You Can Inherit Mitochondrial DNA From Your Father After All

Your cells need energy to function, and they get most of that energy from mitochondria. Naturally, scientists have taken great interest in studying this cellular organelle, but we’re still encountering surprises. We’ve long believed that mitochondrial DNA is only passed down by mothers. A team of researchers from the US, China, and Taiwan has identified several families where that isn’t true. They have a mix of mitochondrial DNA from both maternal and paternal lines, which is pretty weird.
If you paid attention in high school biology, you probably learned mitochondria are the “powerhouse of the cell,” and not much else. Your cells use a molecule called ATP as an energy storage mechanism, and several metabolic processes in your body can produce it. However, mitochondria pump out by far the most ATP, making them essential to your cells. Mitochondria have their own genome separate from the DNA in the cell’s nucleus that controls everything else about you. The mitochondria and their DNA should all come from your mother — they’re from the original egg cell rather than the sperm. That’s apparently not the case for everyone, though.

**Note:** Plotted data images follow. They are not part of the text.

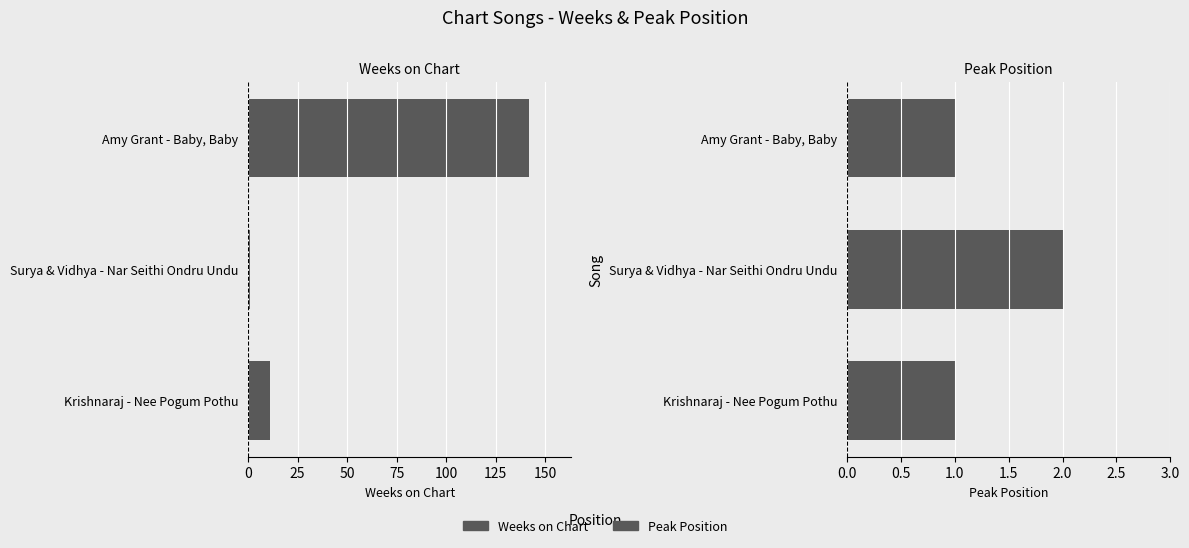

Which series has the largest range (max minus min)?

Weeks on Chart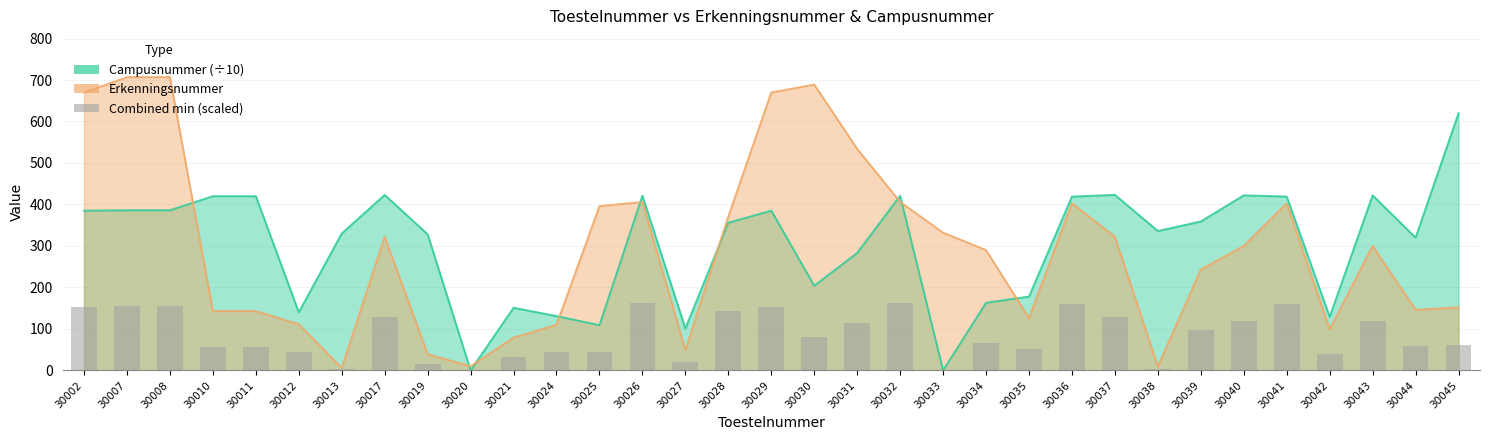

At which label is the value closest to 81?

30030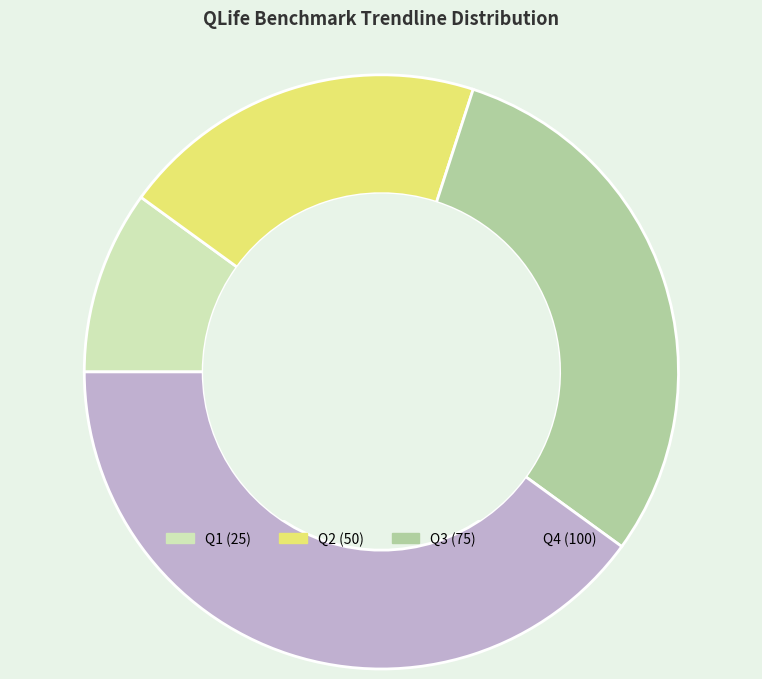

Is there any slice that represents more than half of the pie?

No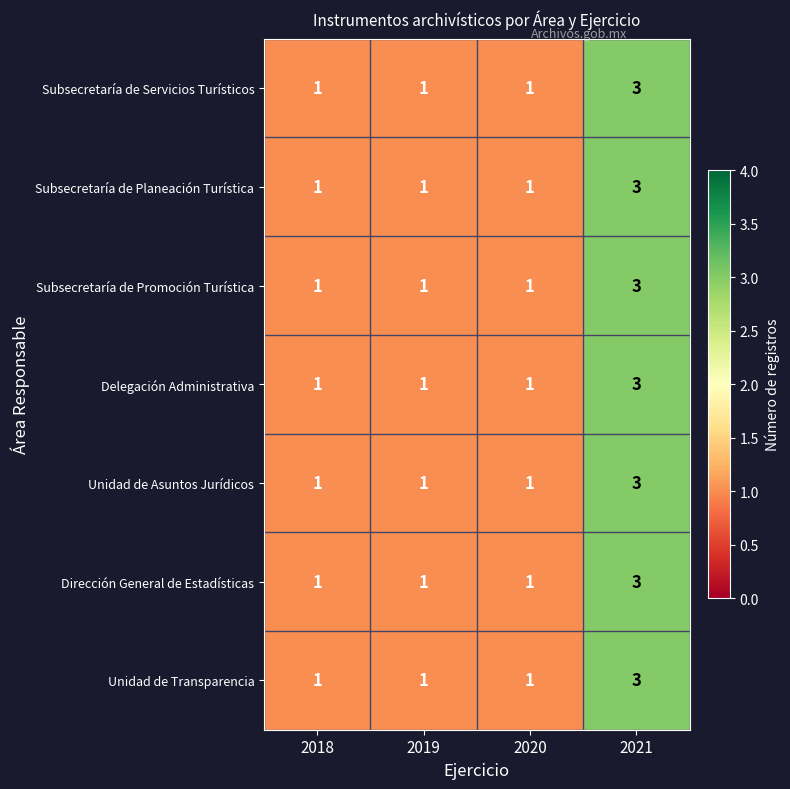

What is the sum of the Dirección General de Estadísticas values at 2018 and 2021?

4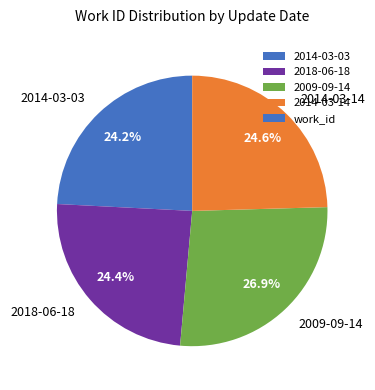

Which has a higher value, 2014-03-14 or 2009-09-14?

2009-09-14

Defects in mitochondria can lead to severe metabolic diseases, so doctors sometimes test mitochondrial DNA in patients. That’s what doctors at Cincinnati Children’s Hospital Medical Center did for one four-year-old boy with a suspected mitochondrial disorder. They found his mitochondrial DNA had abnormally high heteroplasmy — genes from different sources, both mother and father. Doctors next tested the boy’s family looking for the same abnormality, finding it in his mother, grandfather, and two great aunts.

The Cincinnati team led by Taosheng Huang reached out to other facilities around the world in search of other people with heteroplasmy in their mitochondria. They found two more unrelated family lines with the same peculiar pattern of mitochondrial inheritance. Children in these families seem prone to get a mix of mitochondria at conception, and mothers pass that mix on to their offspring. So, even someone without a “trigger” for this condition could still end up with mixed mitochondria.
Scientists are currently unsure how paternal mitochondria are getting into these cells; we just know that it’s happening. A fertilized egg cell should exterminate any paternal mitochondria, but some people may carry a mutation that makes that mechanism less effective. Whatever the cause, it looks like a very rare occurrence. The study authors say that maternal mitochondrial DNA is still “absolutely dominant.”